Most people think of the processor as the most important choice in specifying any kind of personal-computer system. But for typical job loads under Linux, the processor type is nearly a red herring — it's far more important to specify a capable system bus and disk I/O subsystem. If you don't believe this, you may find it enlightening to keep top(1) running for a while as you use your machine. Notice how seldom the CPU idle percentage drops below 90%!

It's true that after people upgrade their motherboards they often do report a throughput increase. But this is often more due to other changes that go with the processor upgrade, such as improved cache memory or an increase in the clocking speed of the system's front-side bus (enabling data to get in and out of the processor faster).

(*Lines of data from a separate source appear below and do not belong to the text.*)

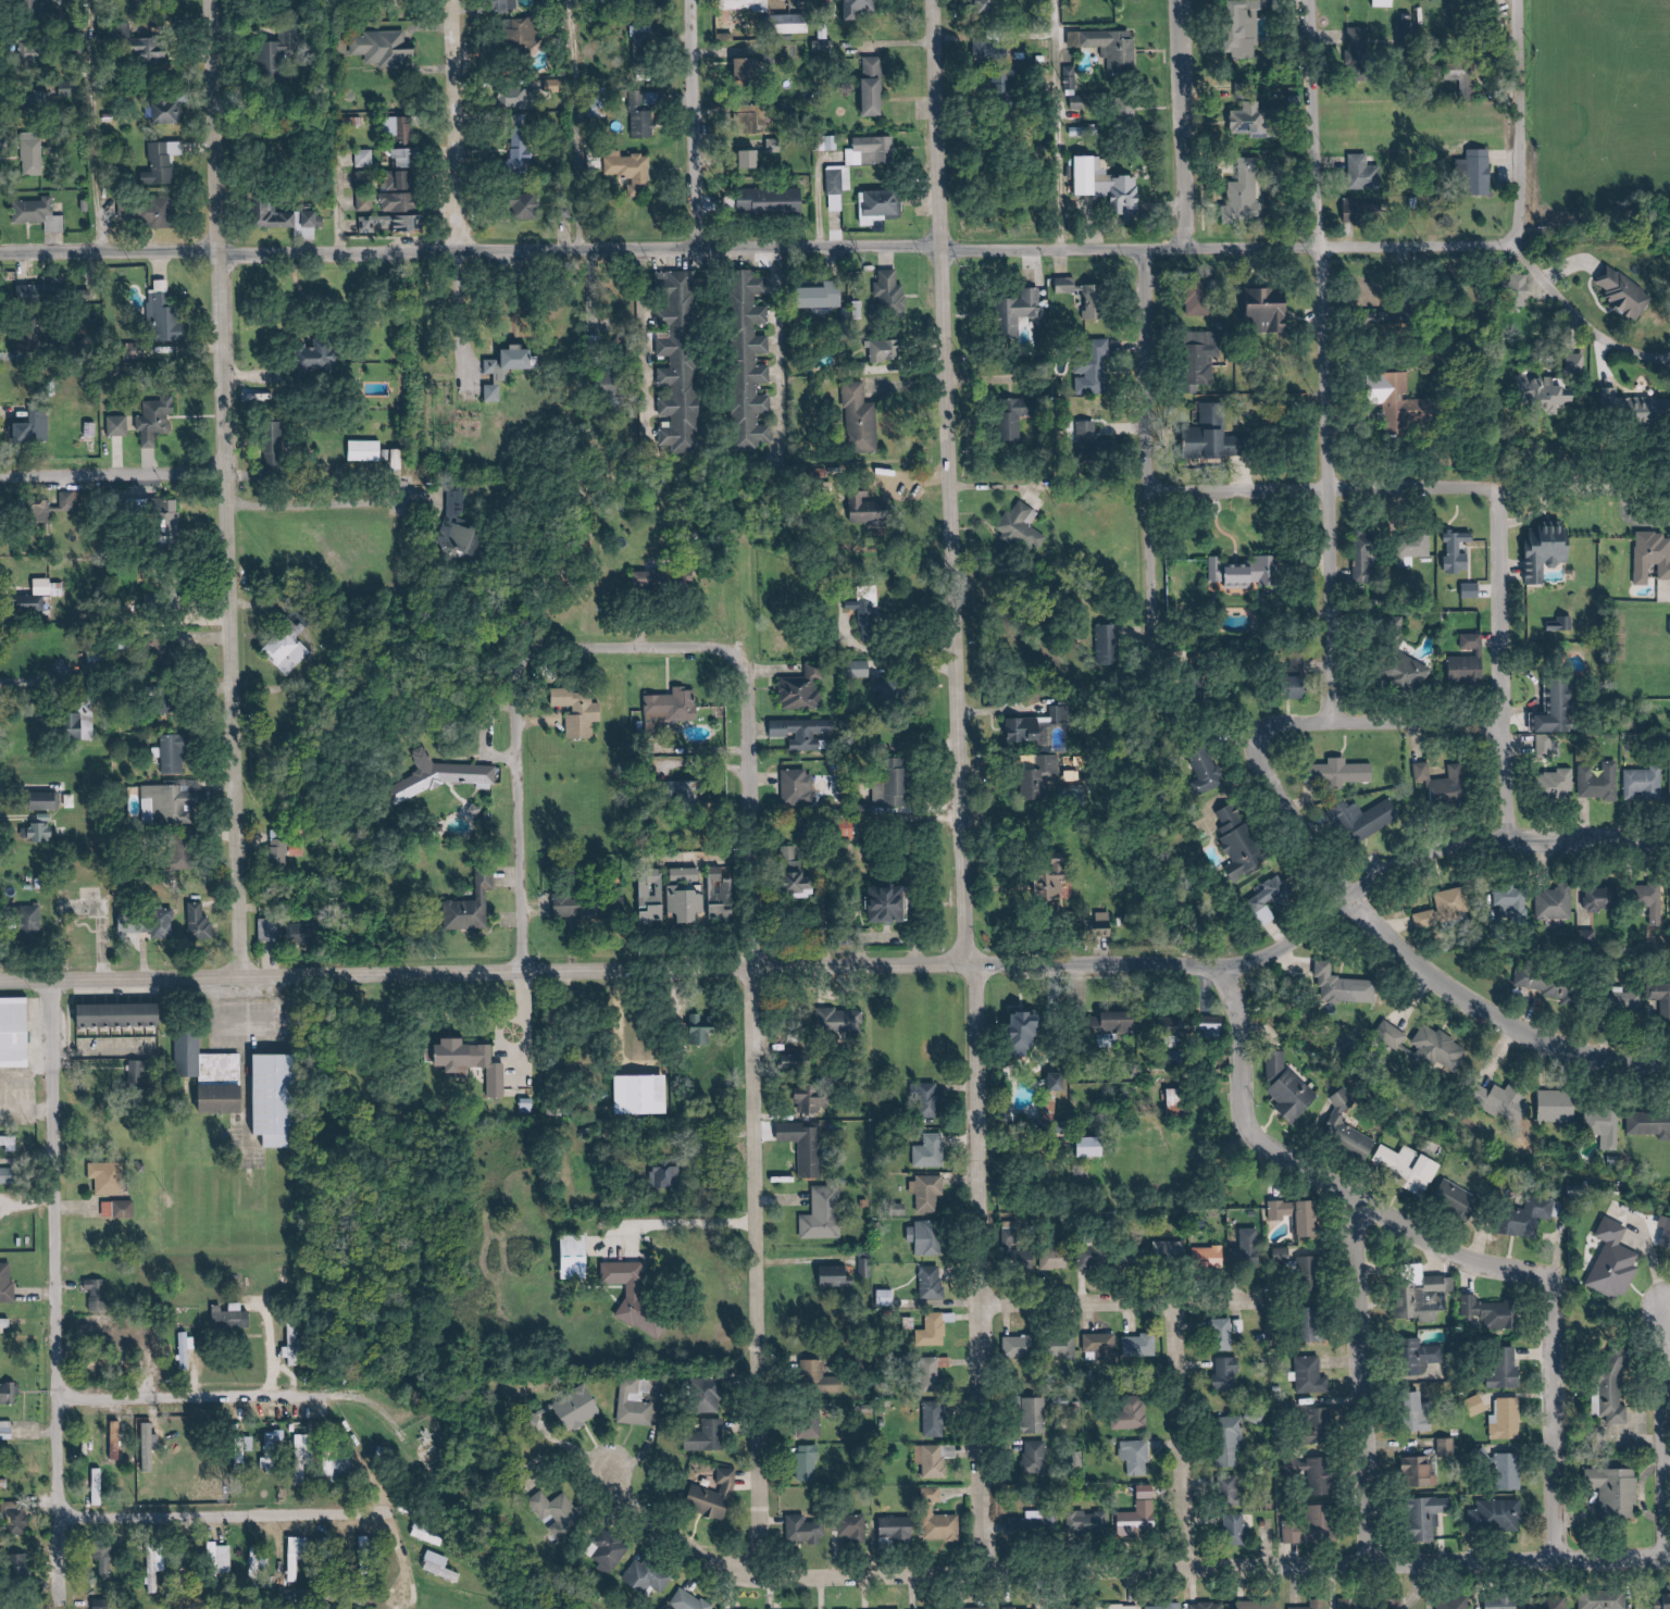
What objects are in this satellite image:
building: (148, 1)
building: (752, 4)
building: (1381, 4)
building: (501, 5)
building: (39, 6)
building: (992, 6)
building: (870, 7)
road: (570, 18)
building: (730, 26)
building: (529, 34)
building: (1405, 35)
building: (645, 42)
building: (826, 45)
building: (1111, 46)
building: (991, 47)
building: (386, 48)
building: (155, 50)
building: (32, 52)
building: (282, 52)
building: (1357, 55)
building: (752, 69)
building: (1072, 77)
building: (1460, 80)
building: (878, 86)
building: (69, 89)
building: (43, 99)
building: (599, 110)
building: (169, 112)
building: (755, 113)
building: (647, 114)
building: (1255, 120)
road: (1314, 123)
road: (693, 124)
road: (1181, 124)
road: (90, 125)
road: (452, 125)
road: (1514, 127)
building: (402, 129)
building: (775, 145)
building: (524, 150)
building: (874, 151)
building: (35, 154)
building: (366, 158)
building: (412, 158)
building: (756, 159)
building: (163, 163)
building: (633, 172)
building: (1362, 173)
road: (581, 175)
building: (364, 179)
building: (839, 186)
building: (1113, 187)
road: (332, 195)
building: (774, 201)
building: (402, 202)
building: (367, 203)
building: (883, 205)
building: (531, 207)
building: (148, 212)
building: (1360, 213)
building: (42, 214)
building: (274, 215)
building: (314, 219)
building: (393, 224)
road: (855, 245)
building: (1068, 285)
building: (1514, 290)
building: (43, 293)
building: (1623, 294)
building: (826, 295)
building: (893, 296)
building: (1095, 301)
building: (1407, 302)
building: (1024, 310)
building: (1266, 310)
building: (166, 313)
building: (36, 344)
road: (779, 345)
building: (887, 351)
building: (319, 357)
building: (681, 360)
building: (514, 363)
building: (1206, 363)
building: (754, 365)
building: (1092, 377)
building: (496, 393)
building: (1548, 394)
building: (1401, 406)
building: (1635, 408)
building: (1021, 417)
building: (158, 419)
building: (863, 419)
building: (38, 425)
building: (120, 425)
building: (1096, 443)
building: (369, 451)
road: (1151, 458)
building: (401, 459)
road: (111, 474)
road: (1332, 475)
road: (942, 483)
road: (223, 487)
road: (1306, 488)
building: (72, 501)
building: (45, 507)
building: (871, 510)
building: (175, 518)
building: (462, 526)
building: (1025, 528)
building: (1410, 549)
building: (1545, 549)
building: (1457, 552)
building: (1364, 558)
building: (1651, 558)
building: (658, 580)
building: (49, 587)
road: (1505, 591)
building: (160, 597)
building: (34, 605)
building: (871, 618)
building: (1110, 645)
road: (583, 646)
building: (290, 652)
building: (97, 660)
building: (1467, 663)
building: (863, 668)
building: (1295, 674)
building: (1407, 676)
building: (806, 688)
building: (890, 690)
road: (1370, 703)
building: (1559, 708)
building: (673, 709)
building: (582, 712)
building: (1042, 725)
building: (67, 728)
building: (805, 732)
building: (1546, 749)
building: (175, 754)
building: (1336, 772)
road: (1513, 772)
building: (444, 775)
building: (1044, 778)
building: (1598, 782)
building: (1443, 783)
building: (1642, 784)
building: (1556, 786)
building: (895, 787)
building: (800, 788)
building: (689, 790)
building: (50, 801)
building: (174, 805)
building: (47, 818)
building: (1363, 821)
building: (41, 833)
building: (285, 847)
road: (509, 855)
building: (805, 881)
building: (724, 888)
building: (1059, 889)
building: (1602, 899)
building: (1271, 901)
building: (881, 903)
building: (1509, 903)
building: (1553, 903)
building: (1649, 903)
building: (655, 904)
building: (475, 905)
building: (583, 908)
building: (1444, 908)
road: (1323, 920)
building: (200, 922)
building: (1107, 922)
building: (151, 923)
building: (32, 924)
building: (290, 932)
road: (1425, 961)
road: (481, 968)
building: (1552, 986)
building: (1343, 988)
building: (1660, 1003)
building: (1626, 1005)
building: (112, 1015)
building: (841, 1021)
building: (1118, 1026)
building: (1191, 1026)
building: (703, 1029)
building: (1031, 1032)
building: (10, 1034)
building: (1390, 1037)
building: (1439, 1048)
road: (98, 1052)
building: (190, 1054)
building: (475, 1062)
building: (799, 1062)
building: (141, 1072)
building: (1063, 1082)
building: (226, 1083)
road: (745, 1090)
building: (1288, 1090)
building: (644, 1094)
building: (930, 1097)
building: (1178, 1098)
building: (282, 1099)
building: (1507, 1100)
building: (528, 1105)
building: (1557, 1106)
building: (1649, 1124)
building: (1342, 1126)
building: (1603, 1127)
building: (10, 1141)
building: (807, 1145)
building: (1096, 1147)
building: (932, 1152)
building: (1410, 1169)
building: (9, 1176)
building: (666, 1176)
building: (110, 1177)
road: (1325, 1178)
building: (930, 1192)
building: (1457, 1201)
building: (121, 1209)
building: (825, 1214)
building: (1300, 1217)
building: (1532, 1218)
building: (930, 1237)
building: (1167, 1248)
building: (582, 1256)
building: (1094, 1257)
building: (1056, 1258)
building: (1613, 1265)
building: (866, 1267)
road: (970, 1269)
building: (1308, 1275)
building: (838, 1276)
building: (934, 1282)
building: (2, 1287)
building: (99, 1289)
road: (32, 1293)
road: (57, 1293)
building: (635, 1294)
building: (890, 1297)
building: (1420, 1297)
road: (1119, 1304)
building: (1470, 1308)
building: (1504, 1314)
building: (233, 1317)
building: (7, 1323)
building: (1309, 1326)
building: (937, 1328)
building: (1021, 1345)
building: (1141, 1345)
building: (1103, 1346)
building: (1066, 1348)
building: (189, 1349)
building: (296, 1355)
building: (1421, 1358)
building: (1503, 1369)
building: (1230, 1372)
building: (824, 1377)
building: (1309, 1377)
road: (1371, 1381)
building: (1613, 1387)
road: (255, 1392)
building: (10, 1393)
building: (637, 1403)
building: (1475, 1406)
building: (581, 1407)
building: (1419, 1413)
building: (1038, 1414)
building: (1131, 1417)
building: (937, 1419)
building: (1506, 1421)
building: (1318, 1427)
road: (1560, 1427)
building: (9, 1430)
road: (1669, 1430)
building: (711, 1436)
road: (1174, 1436)
building: (119, 1440)
building: (150, 1447)
building: (307, 1448)
building: (1446, 1448)
building: (274, 1450)
building: (1037, 1456)
building: (1138, 1457)
building: (935, 1460)
building: (810, 1463)
building: (1419, 1473)
building: (1506, 1473)
building: (1320, 1477)
building: (4, 1483)
building: (101, 1487)
building: (1614, 1492)
building: (935, 1493)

If you're buying for Linux on a fixed budget, it makes sense to trade away some excess processor clocks to get a faster bus and disk subsystem. If you're building a ULB, go ahead and buy that fastest available processor -- but once you've gotten past that gearhead desire for big numbers, pay careful attention to bus speeds and your disk subsystem, because that's where you'll get the serious performance wins. The gap between processor speed and I/O subsystem throughput has only widened in the last five years, so this is even better advice than it was in 1996.

How does it translate into a recipe in 2001? Like this:

The case for SCSI is a little less obvious but still compelling. For starters, SCSI is still at least 10%-15% faster than IDE/ATAPI running flat out. Furthermore, IDE/ATAPI is still something of a bad kludge. Like Windows, it's layered over an ancestral design (ST-506) that's antiquated and prone to failure under stress. SCSI, on the other hand, was designed from the beginning to scale up well to high-speed, high-throughput systems. Because it's perceived as a "professional" choice, SCSI peripherals are generally better engineered than IDE/ATAPI equivalents, and new high-performing drive technologies tend to become available in SCSI first. You'll pay a few dollars more, but for Linux the cost is well repaid in increased throughput and reliability.

Rick comments: "They call me a SCSI bigot. So be it -- but my hardware keeps being future-proof, I don't have to run bizarre emulation layers to address CDRs, I never run low on IRQs or resort to IRQ-sharing (on account of 3-4 ATA controllers each needing one, plus special adapters for scanners, etc.), all my hard drives have hardware-level hot-fix, all my hard disk/CD/tape/etc. devices support a stable standard rather than this month's cheap extension kludge, and I don't have to worry about adverse interactions at the hardware or driver levels from mixing ATA and SCSI." He speaks for all three of us. Neither Daryll nor I will have IDE in any machine we build either, though we grudgingly tolerate it in our laptops.

For the fastest disks you can find, pay close attention to average seek and latency time. The former is an average time required to seek to any track; the latter is the maximum time required for any sector on a track to come under the heads, and is a function of the disk's rotation speed.

Of these, average seek time is much more important. When you're running Linux or any other virtual-memory operating system, a one millisecond faster seek time can make a really substantial difference in system throughput. Back when PC processors were slow enough for the comparison to be possible (and I was running System V Unix), it was easily worth as much as a 30MHz increment in processor speed. Today the corresponding figure would probably be as much as 300MHz!

The manufacturers themselves avoid running up seek time on the larger-capacity drives by stacking platters vertically rather than increasing the platter size. Thus, seek time (which is proportional to the platter radius and head-motion speed) tends to be constant across different capacities in the same product line. This is good because it means you don't have to worry about a capacity-vs.-speed tradeoff.

The cutting edge in SCSI devices is ultra wide LVD (low-voltage-differential) SCSI drives with 160MB/sec transfer speed, running over a 68-pin cable. Vendors often call this combination "SCSI-3", which is incorrect as most of these devices don't have built-in support for the entire SCSI-3 protocol, and it would be overdesign if they did (the extra commands are designed for use with CD and multimedia devices).

Fast ultra LVD is a bit more expensive to support than the older versions of SCSI (for which key words are "single-ended", describing the electrical interface, and "narrow", describing the width of data transfers over the older-style 50-pin connector). Thus, you're likely to find it only on hard drives that are physically capable of doing high-speed data access off their media; slower devices such as tapes and CD drives are normally still built with the narrow single-ended variant.